Fonte: Dados básicos da SECEX/MDIC classificados pelo IEA.


            Também se poderia considerar que a apreciação da taxa de câmbio resultasse em grande crescimento das importações de insumos, favorecendo a competitividade da agricultura. Mais uma vez, parece que não é o caso. Quase ¾ do valor das importações do agronegócio foram despendidos com matérias-primas e produtos intermediários, na média de 2003 a 2006. A classificação disponível não permite identificar com clareza a participação dos insumos importados destinados à agricultura. Pode-se observar, no entanto, que boa parte dessas importações (22,6%) que representaram 16,1% do valor total das importações do agronegócio entre 2003 e 2006, foi destinada à agroindústria processadora de produtos alimentícios. Também se destina à agroindústria a maior parte dos produtos agropecuários não alimentícios que corresponderam a 17,2% das importações totais do setor no período.

            Acrescente-se que no caso das matérias-primas e produtos intermediários a taxa de câmbio real também não parece constituir variável das mais determinantes. Esse conjunto de produtos vinha perdendo importância relativa desde 2005, com importações crescendo bem menos que a média do setor. A comparação entre os primeiros trimestres de 2006 e 2007, no entanto, mostra situação inversa: crescimento de 46,2% das importações de matérias-primas e produtos intermediários, resultado de expansão da ordem de 60% das importações de produtos químicos e farmacêuticos e de outras matérias-primas e produtos intermediários.

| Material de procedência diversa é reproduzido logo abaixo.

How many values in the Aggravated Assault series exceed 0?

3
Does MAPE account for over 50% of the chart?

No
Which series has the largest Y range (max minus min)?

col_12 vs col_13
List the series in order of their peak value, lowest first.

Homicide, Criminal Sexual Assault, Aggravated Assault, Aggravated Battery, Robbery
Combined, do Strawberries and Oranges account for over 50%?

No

            Essa análise do desempenho por grupos de produtos não permite concluir que a taxa de câmbio seja determinante das importações, exceto para os bens de consumo que, desde 2005 vêm sustentando taxa de crescimento acima de 30% a.a. Nesse período, todos os componentes desse grupo registraram expansão bem maior que a média das importações do agronegócio, destacando-se vestuários, têxteis e bens duráveis cujas importações cresceram mais que 50% a.a.

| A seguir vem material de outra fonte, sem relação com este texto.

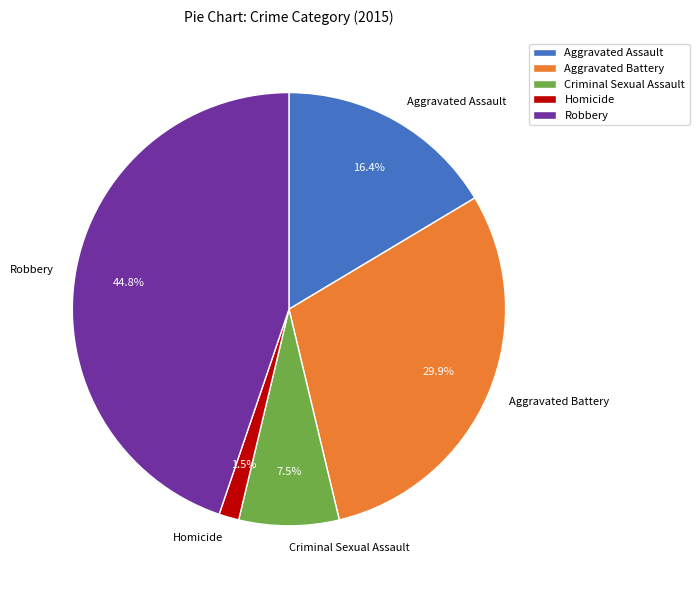

Approximately how many times larger is the value at Criminal Sexual Assault compared to Homicide?

5.0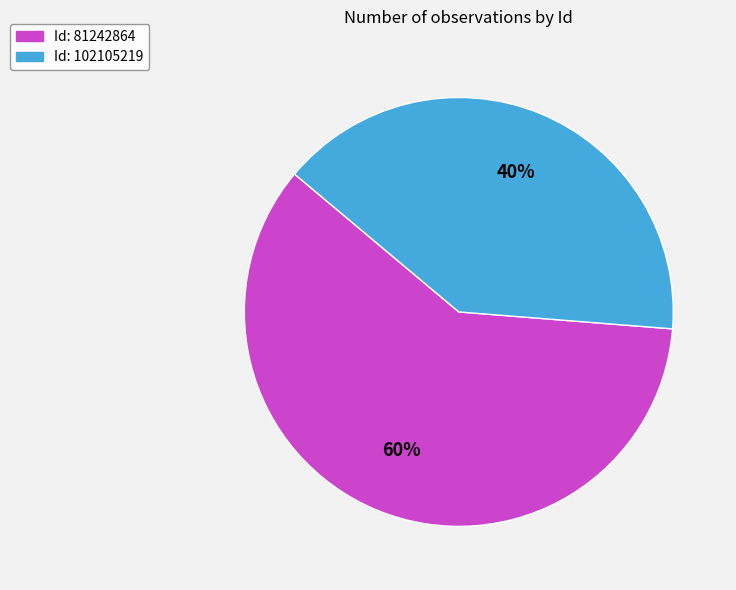

Does any single category account for the majority?

Yes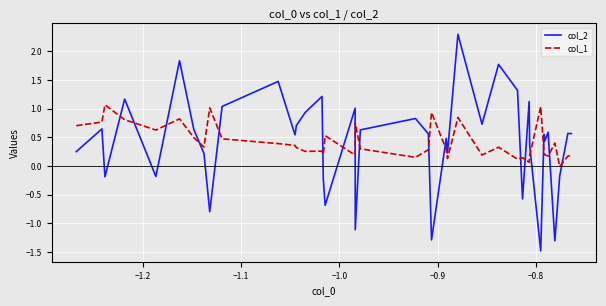

Which series has the largest range (max minus min)?

col_2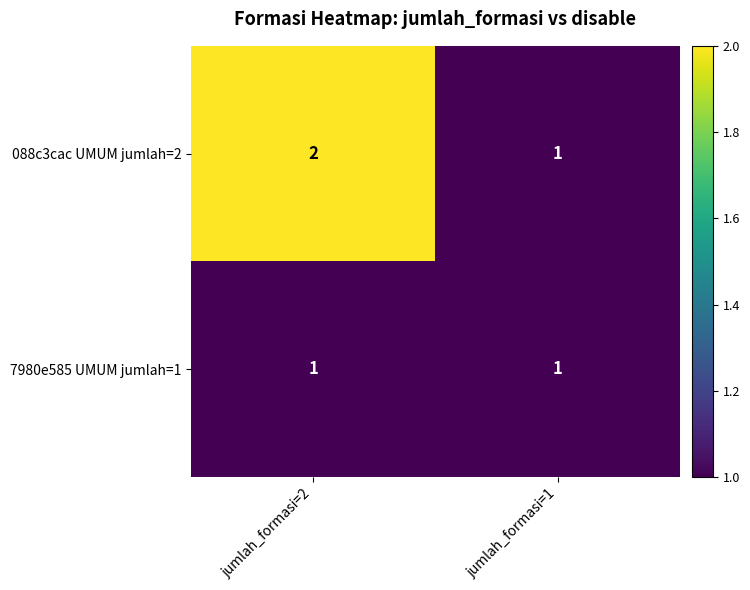

What is the sum of the 088c3cac UMUM jumlah=2 values at jumlah_formasi=1 and jumlah_formasi=2?

3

            Dizer que a taxa de câmbio não é determinante não implica que o setor não seja afetado por ela. Naturalmente as exportações seriam ainda maiores com taxa de câmbio depreciada, mas os insumos importados pesariam mais no custo de produção. Como esses insumos, mesmo com taxa de câmbio tão favorável à importação como agora, representam relativamente pouco do valor exportado pela agricultura, a depreciação da moeda poderia da maior lucratividade ao setor.

            No sistema de câmbio flutuante a depreciação acontece quando cai a oferta e/ou aumenta a demanda por divisas. No período recente o setor agrícola não tem contribuído para isso. Pelo contrário, as exportações continuam crescendo em ritmo mais acelerado que as importações, concorrendo para aumentar a apreciação da moeda doméstica. Acrescente-se que a dinâmica observada no comércio agrícola contemporâneo apresenta a desvantagem de expandir a importação de bens de consumo quando o momento deveria ser aproveitado para trazer bens de capital do exterior.
 

Palavras-chave: agricultura, importação, taxa de câmbio.